* [EXERCISE INPUT]
[Start of section]

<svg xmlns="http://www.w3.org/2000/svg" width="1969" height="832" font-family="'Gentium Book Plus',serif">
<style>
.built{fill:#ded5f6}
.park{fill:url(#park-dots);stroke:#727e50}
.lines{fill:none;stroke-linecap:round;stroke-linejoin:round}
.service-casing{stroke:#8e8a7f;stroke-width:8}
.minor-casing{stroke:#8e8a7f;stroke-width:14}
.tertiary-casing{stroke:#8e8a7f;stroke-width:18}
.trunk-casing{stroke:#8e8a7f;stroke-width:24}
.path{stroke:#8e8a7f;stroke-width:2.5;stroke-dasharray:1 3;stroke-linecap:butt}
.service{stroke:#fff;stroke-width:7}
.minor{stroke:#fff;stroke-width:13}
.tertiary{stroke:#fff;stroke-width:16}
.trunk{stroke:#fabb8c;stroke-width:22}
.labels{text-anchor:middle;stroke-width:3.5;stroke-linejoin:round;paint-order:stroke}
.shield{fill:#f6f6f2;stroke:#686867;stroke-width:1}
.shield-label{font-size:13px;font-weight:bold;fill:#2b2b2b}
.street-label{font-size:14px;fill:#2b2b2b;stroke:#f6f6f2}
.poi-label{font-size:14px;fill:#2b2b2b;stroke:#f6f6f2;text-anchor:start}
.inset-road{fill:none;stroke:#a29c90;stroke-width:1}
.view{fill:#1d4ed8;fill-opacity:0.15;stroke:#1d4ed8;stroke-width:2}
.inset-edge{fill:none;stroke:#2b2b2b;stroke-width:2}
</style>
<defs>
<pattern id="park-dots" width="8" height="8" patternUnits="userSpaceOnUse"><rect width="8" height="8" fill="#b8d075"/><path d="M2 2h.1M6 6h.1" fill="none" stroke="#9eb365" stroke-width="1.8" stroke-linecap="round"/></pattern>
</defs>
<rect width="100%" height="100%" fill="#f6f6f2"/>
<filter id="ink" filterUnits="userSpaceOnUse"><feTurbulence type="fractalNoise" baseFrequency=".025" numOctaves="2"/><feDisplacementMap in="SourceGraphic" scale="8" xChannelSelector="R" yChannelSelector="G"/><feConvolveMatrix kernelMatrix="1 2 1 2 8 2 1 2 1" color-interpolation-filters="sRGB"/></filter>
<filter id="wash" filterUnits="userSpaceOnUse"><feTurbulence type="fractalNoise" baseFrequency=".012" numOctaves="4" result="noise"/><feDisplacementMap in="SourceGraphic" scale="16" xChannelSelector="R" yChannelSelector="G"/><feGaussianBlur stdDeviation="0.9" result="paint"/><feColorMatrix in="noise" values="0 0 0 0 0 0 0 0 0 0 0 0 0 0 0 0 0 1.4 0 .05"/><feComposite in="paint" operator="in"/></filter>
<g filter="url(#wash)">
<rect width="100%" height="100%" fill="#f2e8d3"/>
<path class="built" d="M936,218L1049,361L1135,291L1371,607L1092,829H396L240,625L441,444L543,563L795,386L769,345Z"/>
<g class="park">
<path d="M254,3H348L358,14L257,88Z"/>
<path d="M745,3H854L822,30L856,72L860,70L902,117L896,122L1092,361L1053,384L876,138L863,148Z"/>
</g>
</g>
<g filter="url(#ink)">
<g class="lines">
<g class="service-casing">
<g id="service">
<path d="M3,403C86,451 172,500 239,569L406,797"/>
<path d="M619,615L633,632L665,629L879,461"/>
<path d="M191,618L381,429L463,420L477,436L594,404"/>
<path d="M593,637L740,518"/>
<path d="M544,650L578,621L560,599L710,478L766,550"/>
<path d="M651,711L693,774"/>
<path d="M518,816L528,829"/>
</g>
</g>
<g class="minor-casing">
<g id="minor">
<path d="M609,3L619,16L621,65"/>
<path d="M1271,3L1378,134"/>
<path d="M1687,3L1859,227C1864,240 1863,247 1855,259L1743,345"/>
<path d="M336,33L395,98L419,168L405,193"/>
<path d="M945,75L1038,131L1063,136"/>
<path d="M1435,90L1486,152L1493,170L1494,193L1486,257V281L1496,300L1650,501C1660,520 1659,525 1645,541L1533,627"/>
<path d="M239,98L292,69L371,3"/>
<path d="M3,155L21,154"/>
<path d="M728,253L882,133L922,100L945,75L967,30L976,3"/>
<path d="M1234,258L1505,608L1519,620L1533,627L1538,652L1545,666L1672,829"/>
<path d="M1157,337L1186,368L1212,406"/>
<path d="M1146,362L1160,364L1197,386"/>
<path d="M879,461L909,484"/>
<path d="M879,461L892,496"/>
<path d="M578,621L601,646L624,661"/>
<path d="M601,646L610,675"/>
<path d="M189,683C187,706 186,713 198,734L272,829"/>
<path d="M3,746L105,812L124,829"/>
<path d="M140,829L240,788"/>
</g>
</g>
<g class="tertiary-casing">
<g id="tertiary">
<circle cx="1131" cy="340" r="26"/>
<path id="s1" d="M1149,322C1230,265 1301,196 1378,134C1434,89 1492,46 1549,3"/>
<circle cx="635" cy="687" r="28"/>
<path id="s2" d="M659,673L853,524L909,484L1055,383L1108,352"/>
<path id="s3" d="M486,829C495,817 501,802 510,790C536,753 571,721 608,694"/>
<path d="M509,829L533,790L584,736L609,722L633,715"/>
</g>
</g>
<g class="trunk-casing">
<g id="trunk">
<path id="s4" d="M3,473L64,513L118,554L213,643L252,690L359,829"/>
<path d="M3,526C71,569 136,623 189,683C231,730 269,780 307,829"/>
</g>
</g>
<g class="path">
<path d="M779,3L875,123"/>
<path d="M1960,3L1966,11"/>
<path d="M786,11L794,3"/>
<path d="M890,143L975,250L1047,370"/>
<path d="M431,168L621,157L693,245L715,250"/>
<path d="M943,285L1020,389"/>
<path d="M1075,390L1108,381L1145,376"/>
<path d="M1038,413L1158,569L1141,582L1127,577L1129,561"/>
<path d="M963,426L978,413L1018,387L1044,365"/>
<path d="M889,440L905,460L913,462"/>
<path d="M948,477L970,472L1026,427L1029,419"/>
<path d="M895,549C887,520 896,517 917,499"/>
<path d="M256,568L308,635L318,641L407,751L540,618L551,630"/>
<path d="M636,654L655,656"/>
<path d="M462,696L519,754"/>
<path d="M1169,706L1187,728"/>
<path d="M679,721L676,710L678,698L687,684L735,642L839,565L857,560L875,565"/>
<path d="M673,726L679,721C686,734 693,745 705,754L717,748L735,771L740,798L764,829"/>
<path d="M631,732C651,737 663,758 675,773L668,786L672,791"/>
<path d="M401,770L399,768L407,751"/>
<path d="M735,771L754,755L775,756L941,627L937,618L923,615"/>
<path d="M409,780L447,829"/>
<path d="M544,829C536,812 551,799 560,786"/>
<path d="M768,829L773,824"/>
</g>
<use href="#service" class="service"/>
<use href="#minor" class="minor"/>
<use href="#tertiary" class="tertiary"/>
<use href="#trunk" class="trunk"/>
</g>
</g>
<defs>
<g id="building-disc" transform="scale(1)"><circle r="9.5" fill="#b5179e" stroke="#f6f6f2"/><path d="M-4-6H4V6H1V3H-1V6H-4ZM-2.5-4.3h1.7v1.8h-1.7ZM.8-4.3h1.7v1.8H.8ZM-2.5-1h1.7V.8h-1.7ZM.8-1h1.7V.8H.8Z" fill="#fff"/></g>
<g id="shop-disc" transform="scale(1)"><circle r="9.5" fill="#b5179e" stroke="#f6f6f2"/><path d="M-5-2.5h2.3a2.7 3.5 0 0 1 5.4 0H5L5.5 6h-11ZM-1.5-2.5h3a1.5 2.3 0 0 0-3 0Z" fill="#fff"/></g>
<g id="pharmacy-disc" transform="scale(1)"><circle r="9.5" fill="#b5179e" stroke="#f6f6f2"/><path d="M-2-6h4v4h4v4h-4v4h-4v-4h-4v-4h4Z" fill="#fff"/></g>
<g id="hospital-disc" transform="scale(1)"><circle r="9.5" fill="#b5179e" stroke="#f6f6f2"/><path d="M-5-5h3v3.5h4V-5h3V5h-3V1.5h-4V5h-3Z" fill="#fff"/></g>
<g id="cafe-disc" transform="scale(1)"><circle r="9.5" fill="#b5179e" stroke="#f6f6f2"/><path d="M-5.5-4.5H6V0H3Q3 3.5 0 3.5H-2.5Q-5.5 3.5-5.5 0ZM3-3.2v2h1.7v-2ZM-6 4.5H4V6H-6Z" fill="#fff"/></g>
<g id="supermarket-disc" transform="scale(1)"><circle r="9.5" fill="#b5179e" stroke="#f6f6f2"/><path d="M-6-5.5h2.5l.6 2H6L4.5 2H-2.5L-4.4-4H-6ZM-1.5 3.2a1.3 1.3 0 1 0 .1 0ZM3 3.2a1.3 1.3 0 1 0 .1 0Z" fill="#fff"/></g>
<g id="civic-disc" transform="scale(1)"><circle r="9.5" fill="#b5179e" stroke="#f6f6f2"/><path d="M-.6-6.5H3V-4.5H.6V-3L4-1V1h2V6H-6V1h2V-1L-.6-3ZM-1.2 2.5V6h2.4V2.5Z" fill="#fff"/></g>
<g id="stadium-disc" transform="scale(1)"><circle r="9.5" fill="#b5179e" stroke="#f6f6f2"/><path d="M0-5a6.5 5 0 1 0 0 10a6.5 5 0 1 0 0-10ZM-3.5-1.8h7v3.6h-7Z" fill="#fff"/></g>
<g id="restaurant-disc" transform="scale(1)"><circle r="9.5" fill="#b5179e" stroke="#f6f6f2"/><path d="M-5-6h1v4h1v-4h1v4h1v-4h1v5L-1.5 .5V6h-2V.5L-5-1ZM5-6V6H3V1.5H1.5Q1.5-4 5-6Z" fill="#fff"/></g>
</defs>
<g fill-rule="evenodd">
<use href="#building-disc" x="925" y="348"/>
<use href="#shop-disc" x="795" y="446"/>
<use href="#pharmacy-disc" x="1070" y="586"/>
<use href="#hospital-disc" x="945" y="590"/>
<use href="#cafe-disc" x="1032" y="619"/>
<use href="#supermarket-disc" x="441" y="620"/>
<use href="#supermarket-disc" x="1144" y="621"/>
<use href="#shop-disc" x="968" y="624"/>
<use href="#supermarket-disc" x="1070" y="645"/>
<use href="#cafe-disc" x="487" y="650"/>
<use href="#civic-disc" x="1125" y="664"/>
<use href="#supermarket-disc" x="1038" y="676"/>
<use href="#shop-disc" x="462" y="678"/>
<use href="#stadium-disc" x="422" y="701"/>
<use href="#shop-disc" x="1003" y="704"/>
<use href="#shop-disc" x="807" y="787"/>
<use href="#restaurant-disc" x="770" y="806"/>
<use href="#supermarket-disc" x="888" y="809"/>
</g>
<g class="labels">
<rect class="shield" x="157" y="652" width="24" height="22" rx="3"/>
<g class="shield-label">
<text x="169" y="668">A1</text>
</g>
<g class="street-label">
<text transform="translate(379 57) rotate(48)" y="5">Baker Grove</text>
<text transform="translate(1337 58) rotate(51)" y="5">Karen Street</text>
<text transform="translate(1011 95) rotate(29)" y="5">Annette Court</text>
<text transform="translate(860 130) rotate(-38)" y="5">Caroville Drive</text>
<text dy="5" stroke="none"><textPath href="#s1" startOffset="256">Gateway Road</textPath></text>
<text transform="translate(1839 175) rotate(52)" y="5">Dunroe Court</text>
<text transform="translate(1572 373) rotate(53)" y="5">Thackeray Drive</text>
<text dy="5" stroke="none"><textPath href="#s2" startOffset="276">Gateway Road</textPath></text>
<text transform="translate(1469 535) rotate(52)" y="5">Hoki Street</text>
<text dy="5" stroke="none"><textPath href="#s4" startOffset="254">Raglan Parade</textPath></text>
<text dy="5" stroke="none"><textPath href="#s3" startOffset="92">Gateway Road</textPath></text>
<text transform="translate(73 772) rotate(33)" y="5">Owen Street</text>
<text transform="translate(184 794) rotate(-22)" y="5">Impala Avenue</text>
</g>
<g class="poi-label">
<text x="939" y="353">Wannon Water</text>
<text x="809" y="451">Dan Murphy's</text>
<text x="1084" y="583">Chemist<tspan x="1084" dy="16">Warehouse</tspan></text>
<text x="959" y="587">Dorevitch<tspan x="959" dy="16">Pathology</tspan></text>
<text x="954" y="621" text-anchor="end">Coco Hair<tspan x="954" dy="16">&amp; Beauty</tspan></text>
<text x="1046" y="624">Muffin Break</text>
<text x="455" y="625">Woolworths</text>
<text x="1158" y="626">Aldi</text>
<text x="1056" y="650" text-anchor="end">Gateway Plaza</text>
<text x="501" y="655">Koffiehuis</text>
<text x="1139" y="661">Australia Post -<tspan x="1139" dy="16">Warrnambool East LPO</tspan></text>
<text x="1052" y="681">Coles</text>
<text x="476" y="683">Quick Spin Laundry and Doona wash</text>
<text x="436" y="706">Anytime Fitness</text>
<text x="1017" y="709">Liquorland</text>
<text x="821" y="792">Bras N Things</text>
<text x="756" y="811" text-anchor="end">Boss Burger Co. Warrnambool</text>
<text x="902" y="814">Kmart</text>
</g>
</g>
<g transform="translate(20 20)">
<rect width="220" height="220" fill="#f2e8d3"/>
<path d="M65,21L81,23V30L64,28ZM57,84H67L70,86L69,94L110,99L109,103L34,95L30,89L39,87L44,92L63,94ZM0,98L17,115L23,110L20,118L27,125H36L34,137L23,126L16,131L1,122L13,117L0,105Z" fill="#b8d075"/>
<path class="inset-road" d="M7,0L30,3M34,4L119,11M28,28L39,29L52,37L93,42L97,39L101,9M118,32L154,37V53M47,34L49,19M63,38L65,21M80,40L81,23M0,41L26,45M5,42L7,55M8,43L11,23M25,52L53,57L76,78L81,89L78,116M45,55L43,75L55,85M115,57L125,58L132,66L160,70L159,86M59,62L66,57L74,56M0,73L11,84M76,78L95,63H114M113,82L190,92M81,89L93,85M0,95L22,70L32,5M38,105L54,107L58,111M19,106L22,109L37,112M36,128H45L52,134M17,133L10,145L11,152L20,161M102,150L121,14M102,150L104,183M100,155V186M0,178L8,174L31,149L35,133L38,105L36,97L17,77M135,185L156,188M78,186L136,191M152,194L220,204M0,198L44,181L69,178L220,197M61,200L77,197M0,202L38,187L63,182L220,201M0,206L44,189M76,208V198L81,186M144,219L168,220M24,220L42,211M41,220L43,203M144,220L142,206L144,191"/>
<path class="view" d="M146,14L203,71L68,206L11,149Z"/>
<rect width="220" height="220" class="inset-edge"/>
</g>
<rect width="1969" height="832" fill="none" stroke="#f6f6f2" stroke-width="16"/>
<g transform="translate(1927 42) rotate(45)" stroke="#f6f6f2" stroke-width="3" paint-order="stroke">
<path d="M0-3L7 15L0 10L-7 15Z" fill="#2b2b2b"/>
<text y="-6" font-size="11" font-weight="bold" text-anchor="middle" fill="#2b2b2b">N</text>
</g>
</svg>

[End of section]

* [TASK REQUIREMENTS] Working through the records, find each line containing the word "type" and copy it.

* [RESPONSE]
<filter id="ink" filterUnits="userSpaceOnUse"><feTurbulence type="fractalNoise" baseFrequency=".025" numOctaves="2"/><feDisplacementMap in="SourceGraphic" scale="8" xChannelSelector="R" yChannelSelector="G"/><feConvolveMatrix kernelMatrix="1 2 1 2 8 2 1 2 1" color-interpolation-filters="sRGB"/></filter>
<filter id="wash" filterUnits="userSpaceOnUse"><feTurbulence type="fractalNoise" baseFrequency=".012" numOctaves="4" result="noise"/><feDisplacementMap in="SourceGraphic" scale="16" xChannelSelector="R" yChannelSelector="G"/><feGaussianBlur stdDeviation="0.9" result="paint"/><feColorMatrix in="noise" values="0 0 0 0 0 0 0 0 0 0 0 0 0 0 0 0 0 1.4 0 .05"/><feComposite in="paint" operator="in"/></filter>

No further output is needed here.